Start of Information provided

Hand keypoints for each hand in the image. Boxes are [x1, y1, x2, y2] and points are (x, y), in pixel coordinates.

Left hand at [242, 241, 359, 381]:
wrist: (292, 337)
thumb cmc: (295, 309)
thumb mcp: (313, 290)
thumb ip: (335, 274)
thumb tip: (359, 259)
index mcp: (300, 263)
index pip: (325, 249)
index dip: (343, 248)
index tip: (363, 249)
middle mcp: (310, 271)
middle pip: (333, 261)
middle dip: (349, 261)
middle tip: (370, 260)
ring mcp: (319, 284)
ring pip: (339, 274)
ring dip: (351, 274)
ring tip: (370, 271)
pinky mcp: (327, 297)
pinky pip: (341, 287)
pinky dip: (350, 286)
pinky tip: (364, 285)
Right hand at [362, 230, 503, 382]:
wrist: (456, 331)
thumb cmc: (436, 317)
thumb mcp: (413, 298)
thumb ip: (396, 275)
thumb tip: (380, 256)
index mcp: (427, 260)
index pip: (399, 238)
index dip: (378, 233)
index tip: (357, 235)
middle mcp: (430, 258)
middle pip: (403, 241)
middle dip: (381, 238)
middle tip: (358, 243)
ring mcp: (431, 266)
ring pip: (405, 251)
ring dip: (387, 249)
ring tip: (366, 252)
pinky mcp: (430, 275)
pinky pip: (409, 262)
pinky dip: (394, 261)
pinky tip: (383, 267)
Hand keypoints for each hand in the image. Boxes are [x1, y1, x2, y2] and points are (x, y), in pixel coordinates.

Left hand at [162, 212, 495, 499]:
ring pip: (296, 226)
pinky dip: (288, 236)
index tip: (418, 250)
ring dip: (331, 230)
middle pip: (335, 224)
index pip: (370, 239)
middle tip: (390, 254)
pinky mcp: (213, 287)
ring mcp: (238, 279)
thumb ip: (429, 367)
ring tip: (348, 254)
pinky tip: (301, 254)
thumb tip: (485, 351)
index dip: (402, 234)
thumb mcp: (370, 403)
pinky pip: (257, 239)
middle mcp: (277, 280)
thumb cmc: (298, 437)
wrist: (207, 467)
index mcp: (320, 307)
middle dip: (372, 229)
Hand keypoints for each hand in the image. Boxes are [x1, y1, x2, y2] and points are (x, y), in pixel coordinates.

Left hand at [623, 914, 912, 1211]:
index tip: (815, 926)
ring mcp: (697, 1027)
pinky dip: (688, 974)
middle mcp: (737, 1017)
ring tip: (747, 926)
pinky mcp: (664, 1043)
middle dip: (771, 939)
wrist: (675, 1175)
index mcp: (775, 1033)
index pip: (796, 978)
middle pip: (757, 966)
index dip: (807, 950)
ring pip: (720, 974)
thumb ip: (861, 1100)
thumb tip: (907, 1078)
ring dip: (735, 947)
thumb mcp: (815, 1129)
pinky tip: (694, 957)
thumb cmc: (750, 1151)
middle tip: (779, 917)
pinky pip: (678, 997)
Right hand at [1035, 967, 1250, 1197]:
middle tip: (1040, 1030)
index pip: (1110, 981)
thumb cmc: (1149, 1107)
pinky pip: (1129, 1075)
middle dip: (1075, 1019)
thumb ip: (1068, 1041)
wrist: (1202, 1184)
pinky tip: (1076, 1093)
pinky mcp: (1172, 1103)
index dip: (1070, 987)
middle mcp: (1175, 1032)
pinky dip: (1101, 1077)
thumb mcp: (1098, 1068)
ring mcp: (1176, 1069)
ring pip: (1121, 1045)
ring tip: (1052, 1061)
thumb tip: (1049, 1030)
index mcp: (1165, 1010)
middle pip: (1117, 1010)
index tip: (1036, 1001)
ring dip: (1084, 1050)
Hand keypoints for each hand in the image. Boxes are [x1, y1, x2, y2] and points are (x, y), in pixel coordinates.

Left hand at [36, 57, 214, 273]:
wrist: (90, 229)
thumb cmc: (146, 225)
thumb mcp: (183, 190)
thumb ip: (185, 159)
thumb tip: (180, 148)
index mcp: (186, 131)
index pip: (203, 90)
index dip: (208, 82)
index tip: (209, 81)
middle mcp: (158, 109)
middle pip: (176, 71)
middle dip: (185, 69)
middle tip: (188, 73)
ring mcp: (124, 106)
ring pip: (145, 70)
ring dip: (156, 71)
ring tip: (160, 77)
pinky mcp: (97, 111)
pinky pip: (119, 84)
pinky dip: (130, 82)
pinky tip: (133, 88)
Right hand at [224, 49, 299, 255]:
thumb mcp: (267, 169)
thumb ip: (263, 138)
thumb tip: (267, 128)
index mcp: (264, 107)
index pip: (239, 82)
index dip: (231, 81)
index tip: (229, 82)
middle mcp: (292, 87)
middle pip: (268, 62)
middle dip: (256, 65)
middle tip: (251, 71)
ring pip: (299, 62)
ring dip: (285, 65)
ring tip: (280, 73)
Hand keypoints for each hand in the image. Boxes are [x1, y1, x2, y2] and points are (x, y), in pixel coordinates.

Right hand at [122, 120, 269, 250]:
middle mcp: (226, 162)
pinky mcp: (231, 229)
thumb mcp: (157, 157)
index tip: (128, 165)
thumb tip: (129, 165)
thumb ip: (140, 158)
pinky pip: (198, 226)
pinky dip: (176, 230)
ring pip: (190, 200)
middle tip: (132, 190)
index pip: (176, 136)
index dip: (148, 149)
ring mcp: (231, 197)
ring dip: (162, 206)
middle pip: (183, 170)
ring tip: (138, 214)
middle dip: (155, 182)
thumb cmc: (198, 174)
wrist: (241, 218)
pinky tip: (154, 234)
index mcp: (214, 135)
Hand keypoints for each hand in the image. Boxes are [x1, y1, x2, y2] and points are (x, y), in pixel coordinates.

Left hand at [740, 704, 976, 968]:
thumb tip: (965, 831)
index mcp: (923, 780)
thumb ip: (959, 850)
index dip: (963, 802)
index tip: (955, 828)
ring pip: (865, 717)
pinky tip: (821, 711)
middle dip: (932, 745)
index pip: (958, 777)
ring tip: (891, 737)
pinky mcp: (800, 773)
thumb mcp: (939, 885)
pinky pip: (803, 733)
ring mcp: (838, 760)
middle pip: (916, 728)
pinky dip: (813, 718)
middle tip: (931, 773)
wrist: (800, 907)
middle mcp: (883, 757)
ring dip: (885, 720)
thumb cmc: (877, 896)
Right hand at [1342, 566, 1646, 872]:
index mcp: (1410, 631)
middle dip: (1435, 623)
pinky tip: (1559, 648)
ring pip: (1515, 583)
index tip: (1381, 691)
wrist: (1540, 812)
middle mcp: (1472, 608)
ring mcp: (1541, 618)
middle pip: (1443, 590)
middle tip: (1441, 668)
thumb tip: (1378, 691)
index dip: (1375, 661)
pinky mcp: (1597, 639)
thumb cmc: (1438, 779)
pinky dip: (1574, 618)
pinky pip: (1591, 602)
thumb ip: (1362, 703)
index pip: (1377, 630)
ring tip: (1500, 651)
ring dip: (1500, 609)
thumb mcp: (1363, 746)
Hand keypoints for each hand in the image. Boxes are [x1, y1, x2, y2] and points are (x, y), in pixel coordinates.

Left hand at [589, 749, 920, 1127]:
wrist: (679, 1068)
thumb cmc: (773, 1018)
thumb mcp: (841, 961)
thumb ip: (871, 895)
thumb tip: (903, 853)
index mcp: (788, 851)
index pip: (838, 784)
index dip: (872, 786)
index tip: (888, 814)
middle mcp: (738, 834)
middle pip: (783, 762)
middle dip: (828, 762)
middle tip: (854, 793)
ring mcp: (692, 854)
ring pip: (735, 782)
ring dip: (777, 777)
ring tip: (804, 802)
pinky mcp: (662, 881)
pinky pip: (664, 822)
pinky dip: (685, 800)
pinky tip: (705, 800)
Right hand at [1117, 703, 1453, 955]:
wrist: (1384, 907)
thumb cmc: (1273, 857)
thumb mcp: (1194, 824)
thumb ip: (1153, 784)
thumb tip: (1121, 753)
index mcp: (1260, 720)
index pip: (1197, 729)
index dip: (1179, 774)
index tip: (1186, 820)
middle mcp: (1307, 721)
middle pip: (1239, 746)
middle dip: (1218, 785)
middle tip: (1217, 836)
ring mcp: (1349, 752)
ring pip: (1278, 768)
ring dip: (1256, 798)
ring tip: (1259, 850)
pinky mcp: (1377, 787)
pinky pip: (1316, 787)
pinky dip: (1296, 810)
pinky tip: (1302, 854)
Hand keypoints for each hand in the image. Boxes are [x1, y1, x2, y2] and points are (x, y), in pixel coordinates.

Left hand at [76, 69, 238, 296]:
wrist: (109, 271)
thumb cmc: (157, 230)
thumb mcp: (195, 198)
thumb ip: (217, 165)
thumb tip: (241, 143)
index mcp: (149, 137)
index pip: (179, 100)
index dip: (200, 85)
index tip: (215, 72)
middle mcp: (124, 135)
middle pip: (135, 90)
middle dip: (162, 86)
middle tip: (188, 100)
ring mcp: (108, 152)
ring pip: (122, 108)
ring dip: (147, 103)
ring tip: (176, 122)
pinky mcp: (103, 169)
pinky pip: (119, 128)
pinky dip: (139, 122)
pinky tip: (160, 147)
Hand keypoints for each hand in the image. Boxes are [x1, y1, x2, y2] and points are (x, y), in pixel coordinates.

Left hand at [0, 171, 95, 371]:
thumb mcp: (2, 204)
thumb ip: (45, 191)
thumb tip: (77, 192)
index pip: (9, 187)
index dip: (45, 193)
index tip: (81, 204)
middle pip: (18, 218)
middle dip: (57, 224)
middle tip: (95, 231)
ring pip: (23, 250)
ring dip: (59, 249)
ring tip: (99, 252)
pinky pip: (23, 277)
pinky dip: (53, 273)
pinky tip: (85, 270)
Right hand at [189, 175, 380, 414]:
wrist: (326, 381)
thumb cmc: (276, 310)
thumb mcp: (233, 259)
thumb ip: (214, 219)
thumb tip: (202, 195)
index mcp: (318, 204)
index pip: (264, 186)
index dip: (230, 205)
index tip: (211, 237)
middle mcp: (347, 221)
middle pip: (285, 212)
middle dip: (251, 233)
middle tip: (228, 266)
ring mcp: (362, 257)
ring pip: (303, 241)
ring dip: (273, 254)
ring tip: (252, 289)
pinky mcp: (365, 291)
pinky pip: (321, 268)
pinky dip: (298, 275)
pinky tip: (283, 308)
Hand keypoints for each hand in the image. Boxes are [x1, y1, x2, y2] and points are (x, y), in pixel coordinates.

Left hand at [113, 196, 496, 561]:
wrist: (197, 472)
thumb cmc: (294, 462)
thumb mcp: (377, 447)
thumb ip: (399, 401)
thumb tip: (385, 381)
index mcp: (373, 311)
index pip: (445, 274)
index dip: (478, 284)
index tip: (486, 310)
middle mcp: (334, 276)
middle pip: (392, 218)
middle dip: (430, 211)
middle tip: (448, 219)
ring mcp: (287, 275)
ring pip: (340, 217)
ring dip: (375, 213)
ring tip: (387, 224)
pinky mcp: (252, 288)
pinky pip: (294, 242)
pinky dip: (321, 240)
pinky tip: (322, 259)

End of Information provided

• Task directions
Transcribe, please, every line from the first line of the listing above through the line with "thumb tip: (907, 1078)". Keep both ends and nothing else.

• Expected answer
Hand keypoints for each hand in the image. Boxes are [x1, y1, x2, y2] and points are (x, y), in pixel coordinates.

Left hand at [242, 241, 359, 381]:
wrist: (292, 337)
thumb cmc: (295, 309)
thumb mcp: (313, 290)
thumb ip: (335, 274)
thumb tip: (359, 259)
index mcp: (300, 263)
index pip: (325, 249)
index dip: (343, 248)
index tip: (363, 249)
middle mcp: (310, 271)
middle pip: (333, 261)
middle dip: (349, 261)
middle tip: (370, 260)
ring mcp: (319, 284)
ring pip: (339, 274)
ring dip: (351, 274)
ring tip: (370, 271)
pinky mcp: (327, 297)
pinky pip: (341, 287)
pinky dip: (350, 286)
pinky tip: (364, 285)
Right hand at [362, 230, 503, 382]:
wrist: (456, 331)
thumb cmc: (436, 317)
thumb mcp: (413, 298)
thumb ip: (396, 275)
thumb tip: (380, 256)
index mcp: (427, 260)
index pip: (399, 238)
index dip: (378, 233)
index tip: (357, 235)
middle mcp: (430, 258)
middle pip: (403, 241)
middle dip: (381, 238)
middle tip: (358, 243)
ring mcp: (431, 266)
ring pip: (405, 251)
ring dip: (387, 249)
ring tip: (366, 252)
pinky mcp: (430, 275)
pinky pip: (409, 262)
pinky dip: (394, 261)
pinky tip: (383, 267)
Hand keypoints for each hand in the image. Boxes are [x1, y1, x2, y2] and points are (x, y), in pixel coordinates.

Left hand at [162, 212, 495, 499]:
ring pip: (296, 226)
pinky dip: (288, 236)
index tip: (418, 250)
ring dip: (331, 230)
middle pip: (335, 224)
index pip: (370, 239)
middle tip: (390, 254)
pinky mcp: (213, 287)
ring mcp: (238, 279)
thumb ip: (429, 367)
ring tip: (348, 254)
pinky tip: (301, 254)
thumb tip: (485, 351)
index dip: (402, 234)
thumb mcp: (370, 403)
pinky pip: (257, 239)
middle mcp: (277, 280)
thumb cmc: (298, 437)
wrist: (207, 467)
index mcp: (320, 307)
middle dip: (372, 229)
Hand keypoints for each hand in the image. Boxes are [x1, y1, x2, y2] and points are (x, y), in pixel coordinates.

Left hand at [623, 914, 912, 1211]:
index tip: (815, 926)
ring mcp: (697, 1027)
pinky dip: (688, 974)
middle mcp: (737, 1017)
ring tip: (747, 926)
pinky mcp: (664, 1043)
middle dip: (771, 939)
wrist: (675, 1175)
index mcp: (775, 1033)
index pip: (796, 978)
middle pip: (757, 966)
index dip: (807, 950)
ring pip: (720, 974)
thumb ip: (861, 1100)
thumb tip: (907, 1078)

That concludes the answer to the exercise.